Definition

Peripheral neuropathies are a collection of disorders characterized by the generalized dysfunction of peripheral nerves. This group of diseases is heterogeneous, including those that predominantly affect the nerve axon, others that primarily affect the myelin sheath, and still others that involve both parts of the nerve simultaneously. In addition, some peripheral neuropathies affect only small, unmyelinated fibers, whereas others predominantly involve only large myelinated ones. Table 142.1 contains a list of the most frequently encountered forms of peripheral neuropathy.

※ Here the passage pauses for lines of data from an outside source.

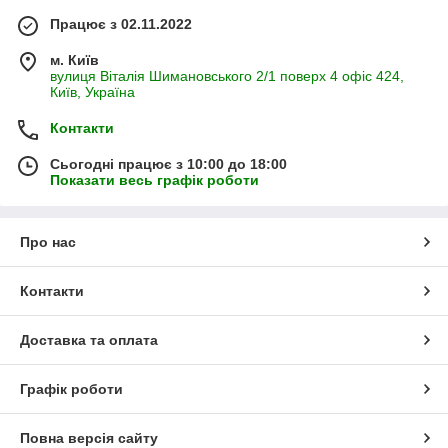
Працює з 02.11.2022
м. Київ
вулиця Віталія Шимановського 2/1 поверх 4 офіс 424,
Київ, Україна
Контакти
Сьогодні працює з 10:00 до 18:00
Показати весь графік роботи
Про нас
Контакти
Доставка та оплата
Графік роботи
Повна версія сайту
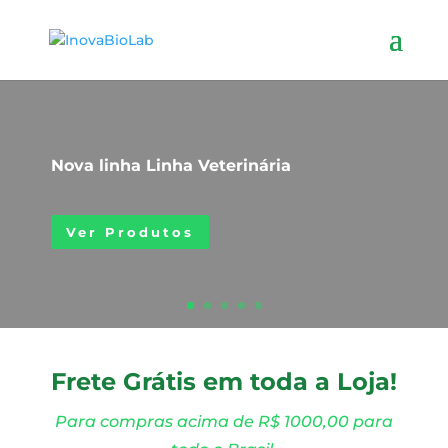
Nova linha Linha Veterinária
Ver Produtos
Frete Grátis em toda a Loja!
Para compras acima de R$ 1000,00 para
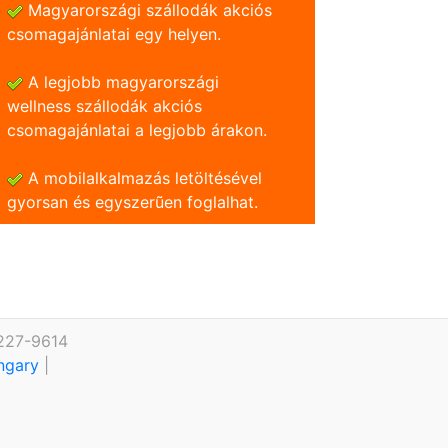
Magyarországi szállodák akciós
csomagajánlatai egy helyen.
A legjobb magyarországi
wellness szállodák akciós
csomagajánlatai a legjobb árakon.
A mobilalkalmazás letöltésével
gyorsan és egyszerũen foglalhat.
 227-9614
ungary
|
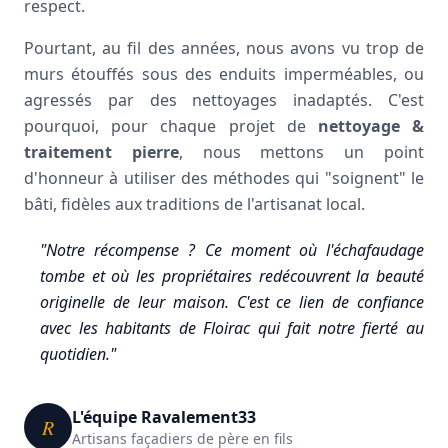
respect.
Pourtant, au fil des années, nous avons vu trop de
murs étouffés sous des enduits imperméables, ou
agressés par des nettoyages inadaptés. C'est
pourquoi, pour chaque projet de
nettoyage &
traitement pierre
, nous mettons un point
d'honneur à utiliser des méthodes qui "soignent" le
bâti, fidèles aux traditions de l'artisanat local.
"Notre récompense ? Ce moment où l'échafaudage
tombe et où les propriétaires redécouvrent la beauté
originelle de leur maison. C'est ce lien de confiance
avec les habitants de Floirac qui fait notre fierté au
quotidien."
L'équipe Ravalement33
R
Artisans façadiers de père en fils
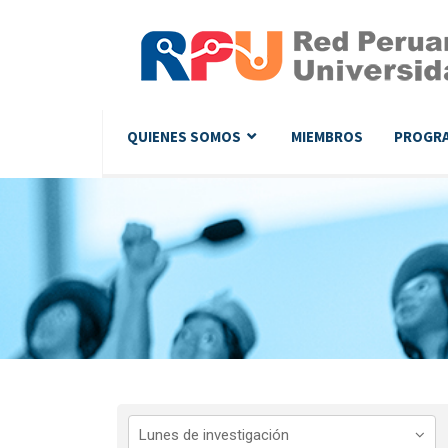
QUIENES SOMOS
MIEMBROS
PROGR
Lunes de investigación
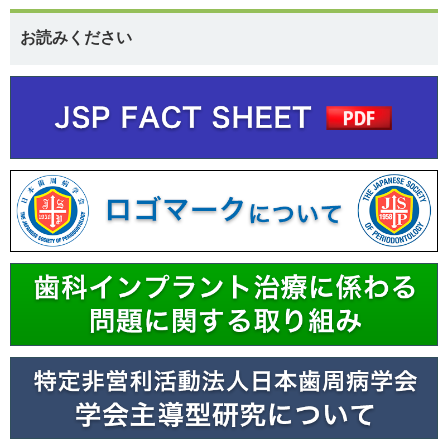
お読みください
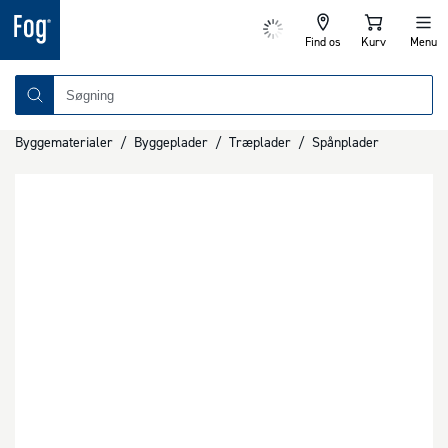
Find os
Kurv
Menu
Byggematerialer
/
Byggeplader
/
Træplader
/
Spånplader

Peripheral neuropathy is common; one Italian study suggested a prevalence of about 3.5% in the general population [1]. In diabetes, one study demonstrated clinical peripheral neuropathy affecting 8.3% of individuals compared with a control population, in whom 2.1% of individuals were affected [2]. After 10 years, 41.9% of the diabetic patients had peripheral neuropathy compared with 6% of the control subjects.

Defining peripheral neuropathy remains no simple task. Members of the American Academy of Neurology along with those of the American Association of Electrodiagnostic Medicine and the American Academy of Physical Medicine and Rehabilitation have developed a formal case definition for distal symmetric polyneuropathy (the most common form) [3]. The authors chose to use a combination of symptoms, signs, and electrodiagnostic testing results to formulate an ordinal ranking system to identify the likelihood of the disease in a given patient. Although it is a useful tool for future research studies, the necessity of applying such a complex approach underscores the difficulty in attempting to define peripheral neuropathy in any simple fashion.

Symptoms

Patients with peripheral neuropathy present with a number of specific sensory complaints, including decreased sensation often associated with pain, tingling (paresthesias), and burning. They may complain of a “sock-like” feeling in the feet or that the feet are persistently cold. Some patients, usually with more advanced disease, will note atrophy of the intrinsic foot muscles and some weakness, especially with the development of partial footdrop. Walking difficulties usually also develop once sensation is significantly impaired. Sensory symptoms in the hand (paresthesias and reduced tactile sensation) usually develop once an axonal peripheral neuropathy has progressed up to about the level of the knees. In patients with generalized demyelinating peripheral neuropathies, more generalized symptoms of weakness and sensory loss are often present, although distally predominant paresthesias often occur. The history includes a detailed past medical history, review of systems, and any prior exposure to toxins (Table 142.2).

Physical Examination

The physical examination demonstrates distinct abnormalities that depend on the form of peripheral neuropathy present. Most commonly, patients present with a sensorimotor axonal peripheral neuropathy. In this condition, decreased sensation to pinprick, vibration, light touch, and temperature may be identified distally in the lower extremities with normal sensation more proximally. Of note, vibration sensation testing with a tuning fork has been shown to be reliable [4]. Some weakness of toe or foot extension and flexion may also be apparent. Deep tendon reflexes will be hypoactive distally (e.g., ankle jerks decreased relative to knee jerks).